The prospective design of our study eliminated recall bias, which is a potential threat to the validity of case-control studies. Other strengths of this study included a population-based design, a large number of cases of colorectal cancer, information on many potential risk factors for colorectal cancer, the use of data from two completely separate cohorts, and the completeness of follow-up of the study population. In addition, by updating information on diet during follow-up of the Swedish Mammography Cohort, we were able to account for changes in coffee consumption over time and reduce random within-person measurement error. Because coffee consumption was self-reported by questionnaire, some misclassification of exposure is inevitable. Misclassification of coffee consumption may have attenuated the results to some degree. However, our validation study of the dietary questionnaire indicated that coffee consumption was reported reasonably accurately.

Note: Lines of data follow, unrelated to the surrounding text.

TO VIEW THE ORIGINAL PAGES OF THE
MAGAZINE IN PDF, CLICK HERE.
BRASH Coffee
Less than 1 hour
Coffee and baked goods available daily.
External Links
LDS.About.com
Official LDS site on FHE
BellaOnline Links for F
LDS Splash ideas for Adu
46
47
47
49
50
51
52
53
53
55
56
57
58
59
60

In the present study, we did not have data on type of coffee (i.e., whether it was filtered or boiled, decaffeinated or not). However, findings from a previous study (13) indicated that in the Stockholm area, approximately 15 percent of the population consumes boiled coffee only or both boiled and filtered coffee. Furthermore, decaffeinated coffee is very uncommon in Sweden.

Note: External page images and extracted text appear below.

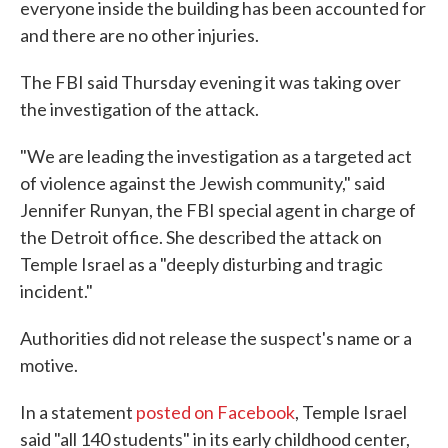
everyone inside the building has been accounted for
and there are no other injuries.
The FBI said Thursday evening it was taking over
the investigation of the attack.
"We are leading the investigation as a targeted act
of violence against the Jewish community," said
Jennifer Runyan, the FBI special agent in charge of
the Detroit office. She described the attack on
Temple Israel as a "deeply disturbing and tragic
incident."
Authorities did not release the suspect's name or a
motive.
In a statement
posted on Facebook
, Temple Israel
said "all 140 students" in its early childhood center,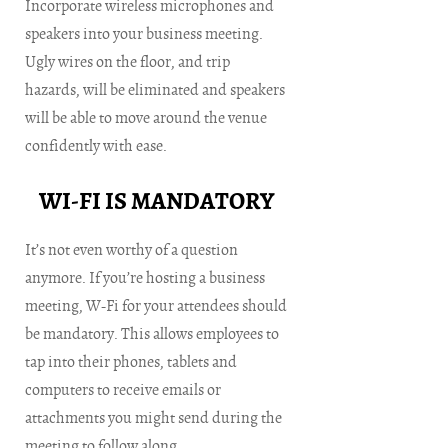
Incorporate wireless microphones and
speakers into your business meeting.
Ugly wires on the floor, and trip
hazards, will be eliminated and speakers
will be able to move around the venue
confidently with ease.
WI-FI IS MANDATORY
It’s not even worthy of a question
anymore. If you’re hosting a business
meeting, W-Fi for your attendees should
be mandatory. This allows employees to
tap into their phones, tablets and
computers to receive emails or
attachments you might send during the
meeting to follow along.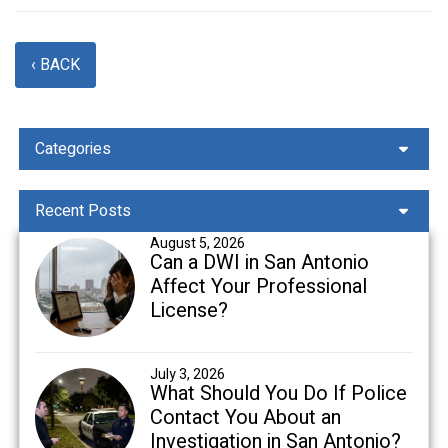
‹ BACK
Categories
Recent Posts
August 5, 2026
Can a DWI in San Antonio
Affect Your Professional
License?
July 3, 2026
What Should You Do If Police
Contact You About an
Investigation in San Antonio?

In summary, in this analysis of data from two prospective cohort studies of Swedish women and men, coffee consumption was not associated with risk of colorectal cancer. This finding, along with results from a previous large prospective study of US women and men (8), suggests that consumption of filtered coffee is unlikely to have a substantial impact on colorectal cancer risk.

This study was supported by research grants from the Swedish Research Council/Longitudinal Studies, the Swedish Cancer Foundation, the Swedish Foundation for International Cooperation in Research and Higher Education (STINT), the Västmanland County Research Fund Against Cancer, the Örebro County Council Research Committee, and the Örebro Medical Center Research Foundation.

Conflict of interest: none declared.